Andava spesso il pomeriggio alle cinque al bar sul mare. Aveva cura nel vestire elegante quanta ne aveva che la sua eleganza fosse nera. Come la folta chioma che incorniciava gli occhi sbarrati, sgranati e di una grandezza smisurata. Con compostezza si sistemava, prediligendo i tavolini al centro del locale e guardava davanti a sè, come se ogni volta stesse scrutando per la prima volta uno scenario spettacolare, emozionante.
Appena percepiva la vicinanza del cameriere chiedeva a voce alta e con marcato accento “Una granita al limone e un bicchiere d’acqua frizzante’”. Sempre la solita richiesta, urlata tanto da far girare verso di lei i suoi vicini di tavolo, sempre diversi. Appena arrivavano i due bicchieri, compiaciuta urlava il suo grazie. A volte lo pronunciava con un sorriso dolce, che apriva una porta verso il dolore interiore. Verso un mondo in cui non si poteva entrare.
Talvolta il suo tavolino ospitava un uomo baffuto con gilet e occhiali da sole in testa. E insieme discutevano e lui le parlava a bassa voce e lei urlava felice. Ma i loro discorsi, per quanto perfettamente udibili erano sempre incomprensibili e con fili logici intricati.

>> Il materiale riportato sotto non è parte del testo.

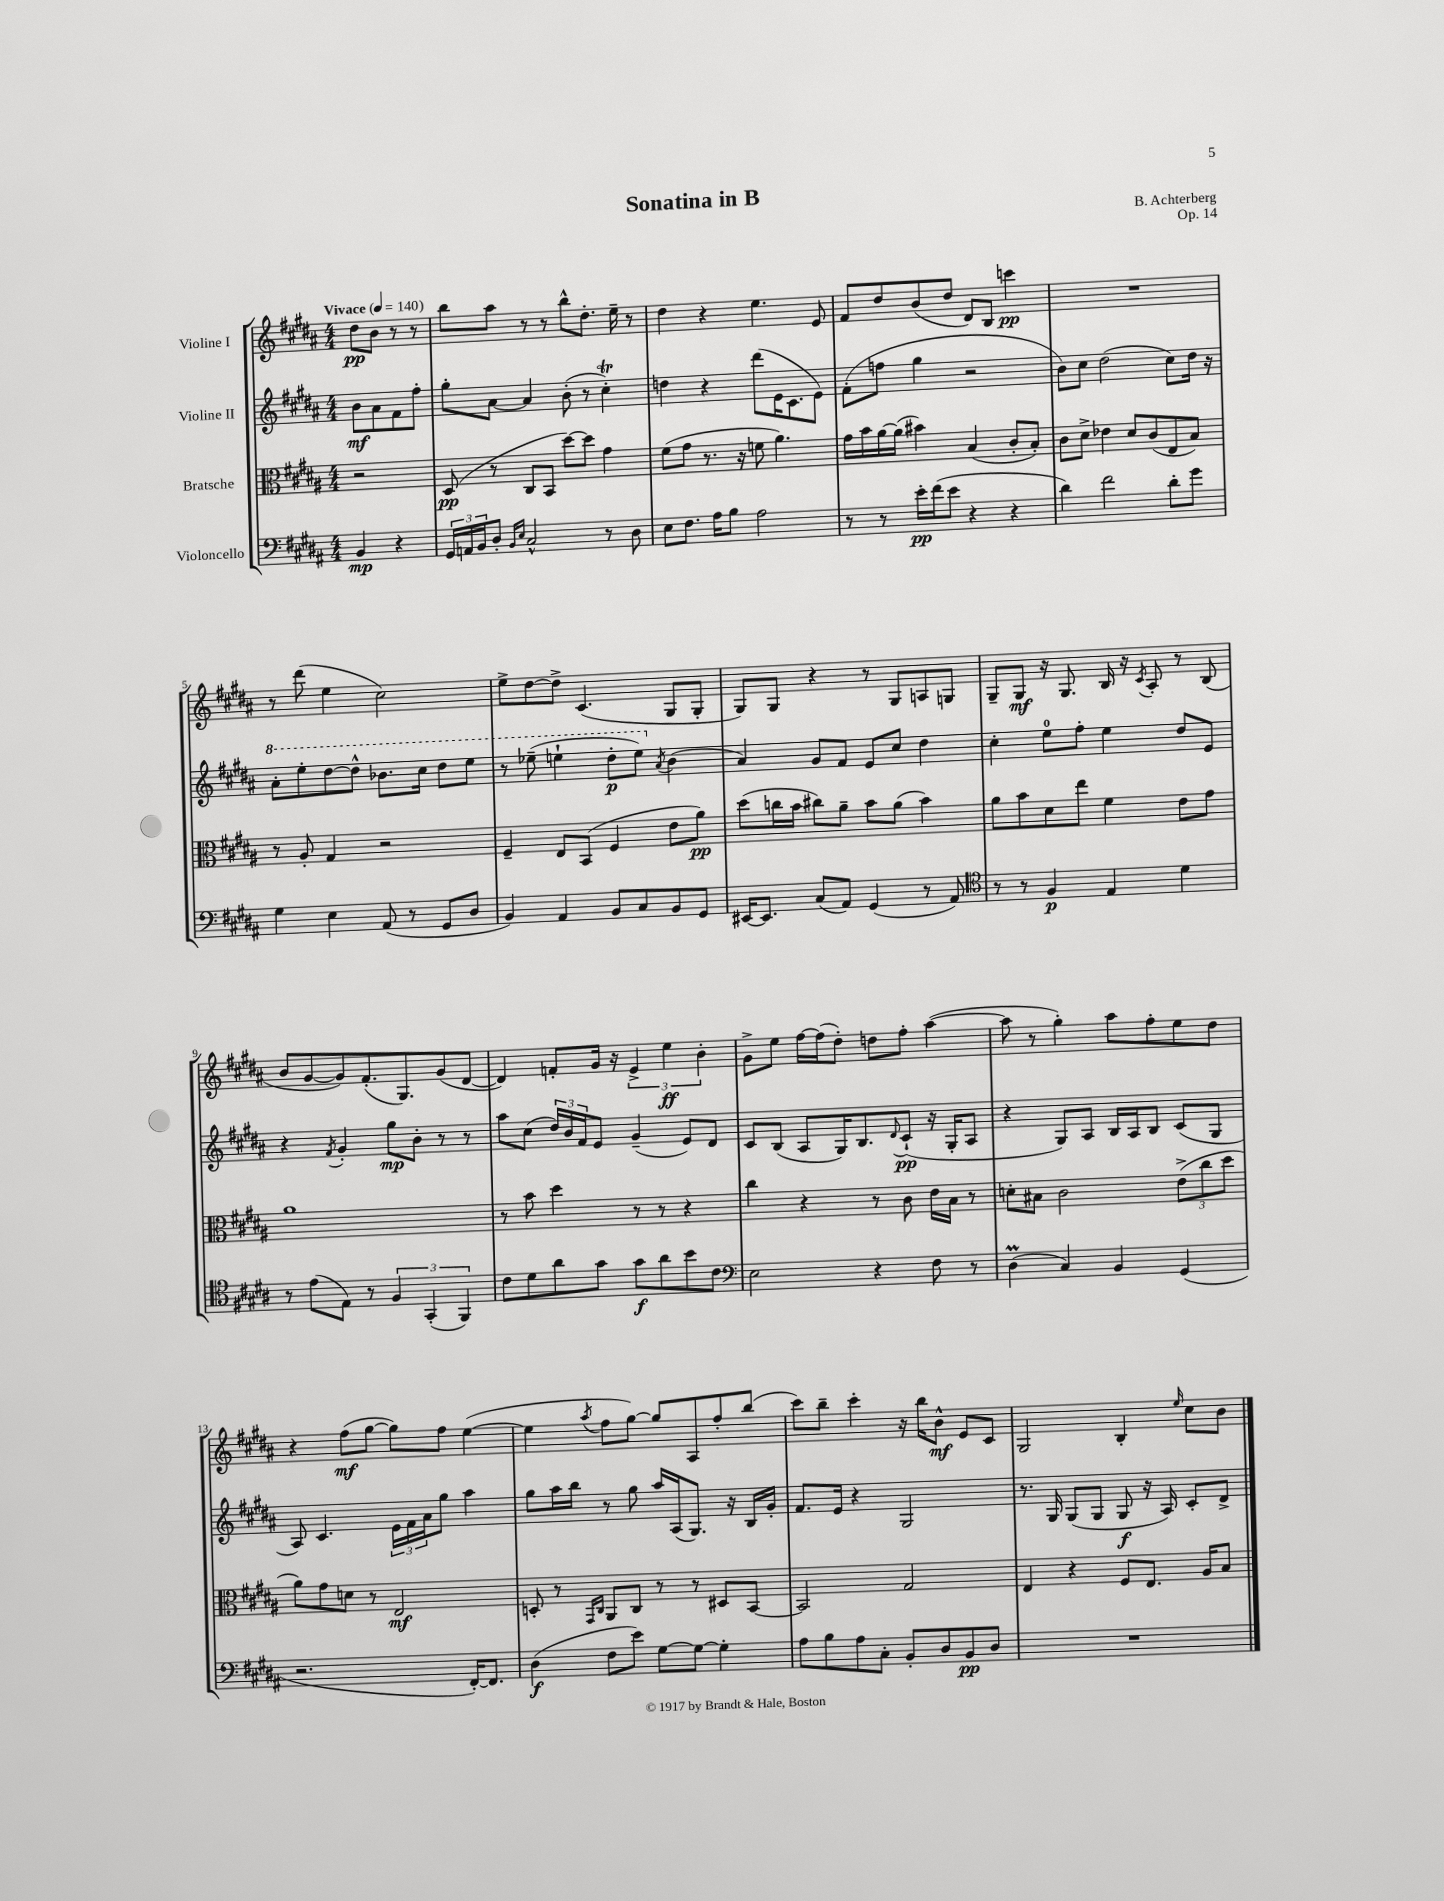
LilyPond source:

Un giorno litigarono e lui se ne andò. Lei rimase impassibile a guardare il punto fisso davanti a sè, con gli occhi sgranati e un viso di cera. Dov’era anche il giorno dopo sempre alle cinque, sempre con la stessa comanda: “Una granita al limone e un bicchier d’acqua frizzante”.
E il tempo continuava a ripetersi scandito da giornate sempre uguali. Scrutando sempre quello stesso punto lontano, che non avrebbe mai raggiunto.